De ontwikkelingsland-kaart kent drie niveaus.

Het bovenste niveau ‘Leiderschap’, waarin het formuleren van visie/missie/doelstellingen/houding & gedrag centraal staan. Waar wil het management zijn over een bepaalde periode en wat vragen zij dan van alle medewerkers?
Ziet het management de visie als een DROOM? Zien zij hun missie als een OPGAVE? Beschouwen zij doelen als een KUNST? Begrijpen zij dat HOUDING & GEDRAG van de medewerker het verschil maken?

Het middelste niveau ‘Samenwerken & Communiceren’. Wij begeleiden teambuildingsdagen, waar wij inzetten op:
– ontwikkelen van TEAMGEEST, KRACHT, CULTUUR, SAMENWERKEN en ECHT COMMUNICEREN
– met elkaar focussen op de organisatie WAARDEN
– het op tafel krijgen van ‘Het Gedoe’ binnen de organisatie. Wij doorlopen het proces van het inzichtelijk maken van het gedoe, het bespreekbaar maken en het in gezamenlijkheid oplossen van het gedoe, op een manier die voor alle betrokkenen acceptabel is.

Het onderste niveau ‘Persoonlijke Ontwikkeling’ heeft betrekking de persoonlijke groei van de medewerker. Naast vakgerichte opleidingen is persoonlijke ontwikkeling óók belangrijk voor de groei van de medewerker (leidinggevende is ook medewerker).
(Team/conflict/individuele) coaching en supervisie kunnen hiervoor ingezet worden.

Met de Ontwikkelingsland-kaart maakt de medewerker de reis van zijn werkbare leven. De reis vraagt de nodige voorbereiding, vraagt een actieve deelname tijdens de (team) bijeenkomsten en vraagt commitment met de uitkomsten en in gang te zetten veranderingen.
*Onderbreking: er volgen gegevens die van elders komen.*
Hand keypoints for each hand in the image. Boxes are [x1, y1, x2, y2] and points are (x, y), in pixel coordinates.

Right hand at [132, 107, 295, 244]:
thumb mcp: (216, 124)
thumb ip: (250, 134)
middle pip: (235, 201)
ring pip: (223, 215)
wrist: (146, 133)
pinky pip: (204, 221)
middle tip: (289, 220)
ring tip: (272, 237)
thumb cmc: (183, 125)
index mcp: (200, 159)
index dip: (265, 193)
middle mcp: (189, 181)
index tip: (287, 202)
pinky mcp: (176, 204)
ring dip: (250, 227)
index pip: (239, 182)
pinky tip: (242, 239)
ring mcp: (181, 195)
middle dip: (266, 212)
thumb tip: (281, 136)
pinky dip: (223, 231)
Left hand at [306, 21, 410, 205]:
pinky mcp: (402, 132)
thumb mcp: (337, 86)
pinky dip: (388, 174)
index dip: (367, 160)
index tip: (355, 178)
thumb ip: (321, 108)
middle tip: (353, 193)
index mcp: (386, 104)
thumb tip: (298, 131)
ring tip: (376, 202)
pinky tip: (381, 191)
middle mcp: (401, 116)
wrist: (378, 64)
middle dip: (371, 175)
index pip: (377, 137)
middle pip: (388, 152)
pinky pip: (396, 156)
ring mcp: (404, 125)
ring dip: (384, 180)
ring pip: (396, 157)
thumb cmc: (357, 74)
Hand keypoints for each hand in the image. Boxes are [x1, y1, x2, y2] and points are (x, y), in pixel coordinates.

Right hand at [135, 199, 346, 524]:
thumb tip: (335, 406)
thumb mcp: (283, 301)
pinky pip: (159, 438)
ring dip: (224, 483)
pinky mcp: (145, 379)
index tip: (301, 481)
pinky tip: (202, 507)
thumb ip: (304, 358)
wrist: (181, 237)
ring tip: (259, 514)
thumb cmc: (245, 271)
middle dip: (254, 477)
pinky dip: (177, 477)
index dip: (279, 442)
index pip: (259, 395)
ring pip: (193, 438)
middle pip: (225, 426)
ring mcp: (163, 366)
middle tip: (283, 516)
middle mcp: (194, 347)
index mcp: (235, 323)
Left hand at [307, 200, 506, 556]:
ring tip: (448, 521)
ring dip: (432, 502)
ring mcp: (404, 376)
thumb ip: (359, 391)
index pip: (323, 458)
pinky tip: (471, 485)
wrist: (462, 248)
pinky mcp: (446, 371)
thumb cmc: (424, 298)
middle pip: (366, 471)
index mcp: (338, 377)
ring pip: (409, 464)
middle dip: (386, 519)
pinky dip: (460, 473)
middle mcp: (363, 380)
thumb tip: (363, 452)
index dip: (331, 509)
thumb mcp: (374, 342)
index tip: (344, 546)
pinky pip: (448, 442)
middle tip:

Afhankelijk van de vraag van de opdrachtgever kan of een deel van de kaart bij het programma betrokken worden of de gehele kaart krijgt de aandacht. Het programma kan uit één of meerdere dagen bestaan. Indien de kaart onderdeel uit maakt van het programma wordt de kaart verder samen met de deelnemers ontwikkeld en wordt deze op vinyl gedrukt, zodat de kaart(en) ergens in de organisatie kan worden opgehangen. Dit geeft de deelnemers een blijvende herinnering aan het programma en biedt de mogelijkheid om gemaakte afspraken te blijven volgen op naleving en biedt natuurlijk gedrag van de betrokkenen om elkaar feedback te geven en te blijven focussen op de toekomst. De ontwikkelingsland-kaart draagt bij aan de borging van de veranderingen in de organisatie.

De reis die de medewerker maakt gaat van het verleden, via het heden naar de toekomst. De gewenste koers (visie/missie/doelen/doelstellingen/houding en gedrag) wordt door het (hoger) management vastgesteld en krijgt zijn plek op de Ontwikkelingsland-kaart. Dat wordt de stip op de horizon. Centraal op de Ontwikkelingsland-kaart staat de stad ‘Omdenken’. In deze stad vindt de transformatie plaats van ervaringen uit het verleden naar het gewenste einddoel. Dat gewenste einddoel kan op persoonsniveau liggen (ik), op het samenwerken en communiceren (wij) als op leiderschap (het).

Naast het gebruik van de ontwikkelingsland-kaart worden diverse theorieën, oefenvormen en actieve oefeningen gebruikt.